Exercise requirements:
1. Please reproduce the part of the notebook code that opens with the words containing "# Load the model" and closes with "processor = AutoProcessor.from_pretrained(model_id)".
2. Answer these questions from the notebook code:
(a) Which model ID is loaded?
(b) What value is given for torch_dtype?
(c) How many checkpoint shards does the loading progress line show in total?
3. Carry the notebook code forward from its last line.

Passage:
In [1]:
# Load model directly
from transformers import AutoProcessor, AutoModelForImageTextToText

processor = AutoProcessor.from_pretrained("llava-hf/llava-1.5-7b-hf")
model = AutoModelForImageTextToText.from_pretrained("llava-hf/llava-1.5-7b-hf")


Loading checkpoint shards:   0%|          | 0/3 [00:00<?, ?it/s]

# Example

In [2]:
import requests
from PIL import Image
import torch
from transformers import AutoProcessor, LlavaForConditionalGeneration

# Load the model and processor
model_id = "llava-hf/llava-1.5-7b-hf"
model = LlavaForConditionalGeneration.from_pretrained(
    model_id, 
    torch_dtype=torch.float16, 
    low_cpu_mem_usage=True, 
).to(0)

processor = AutoProcessor.from_pretrained(model_id)

Record set:

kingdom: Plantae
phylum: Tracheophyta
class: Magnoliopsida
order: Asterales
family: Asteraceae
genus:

Numbered answers:
1.
# Load the model and processor
model_id = "llava-hf/llava-1.5-7b-hf"
model = LlavaForConditionalGeneration.from_pretrained(
    model_id, 
    torch_dtype=torch.float16, 
    low_cpu_mem_usage=True, 
).to(0)

processor = AutoProcessor.from_pretrained(model_id)

2.
(a) llava-hf/llava-1.5-7b-hf
(b) torch.float16
(c) 3

3.
# Define a chat history and use `apply_chat_template` to get correctly formatted prompt
conversation = [
    {
        "role": "user",
        "content": [
            {"type": "text", "text": "What are these?"},
            {"type": "image"},
        ],
    },
]
prompt = processor.apply_chat_template(conversation, add_generation_prompt=True)

# Load and preprocess the image
image_file = "http://images.cocodataset.org/val2017/000000039769.jpg"
raw_image = Image.open(requests.get(image_file, stream=True).raw)
inputs = processor(images=raw_image, text=prompt, return_tensors='pt').to(0, torch.float16)

# Forward pass to get logits
with torch.no_grad():
    output = model(**inputs)
    logits = output.logits  # Shape: (batch_size, sequence_length, vocab_size)

# Generate the output tokens using model.generate
generated_ids = model.generate(**inputs, max_new_tokens=1, do_sample=False)

# Decode the generated tokens to get the actual output
output_text = processor.decode(generated_ids[0][2:], skip_special_tokens=True)
print("Model Output:", output_text)

# Extract logits for the generated tokens
# Here we take logits only for the generated tokens
token_logits = []
for i, token_id in enumerate(generated_ids[0]):
    token_logits.append(logits[0, i, token_id].item())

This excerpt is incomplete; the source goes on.